Material supplied below:
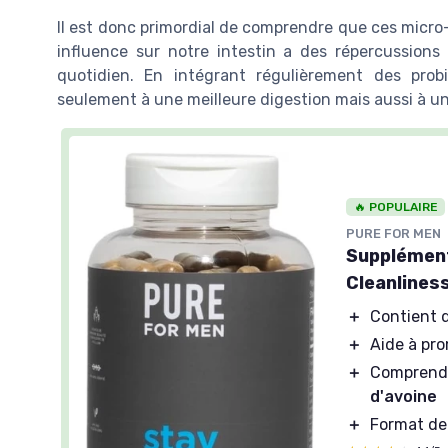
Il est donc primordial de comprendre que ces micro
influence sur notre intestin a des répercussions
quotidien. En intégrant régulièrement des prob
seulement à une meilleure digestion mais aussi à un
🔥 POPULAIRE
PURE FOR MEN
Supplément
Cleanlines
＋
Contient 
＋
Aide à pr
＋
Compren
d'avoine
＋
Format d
End of Material supplied.
Material supplied below:
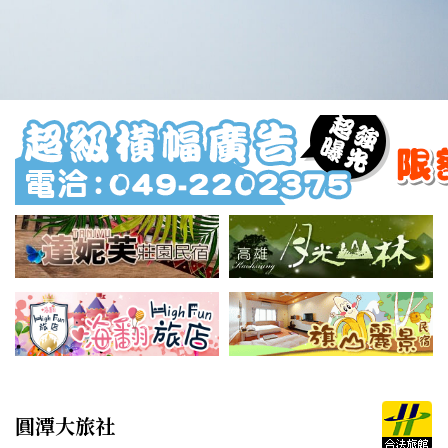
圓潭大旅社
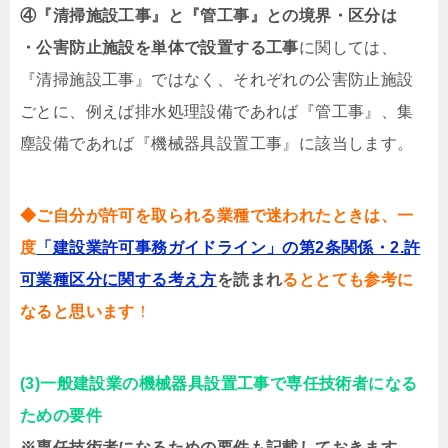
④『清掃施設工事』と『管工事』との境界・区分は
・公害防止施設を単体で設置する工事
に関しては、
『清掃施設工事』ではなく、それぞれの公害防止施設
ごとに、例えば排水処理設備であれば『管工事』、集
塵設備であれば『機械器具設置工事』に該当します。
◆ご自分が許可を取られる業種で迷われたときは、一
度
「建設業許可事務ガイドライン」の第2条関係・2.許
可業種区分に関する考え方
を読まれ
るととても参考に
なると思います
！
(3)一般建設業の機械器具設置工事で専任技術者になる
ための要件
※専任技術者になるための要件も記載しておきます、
End of Material supplied.
List each line of the data above that contains the string "清掃施設工事", treating uppercase and lowercase as different.

__Answer for the task__
④『清掃施設工事』と『管工事』との境界・区分は
『清掃施設工事』ではなく、それぞれの公害防止施設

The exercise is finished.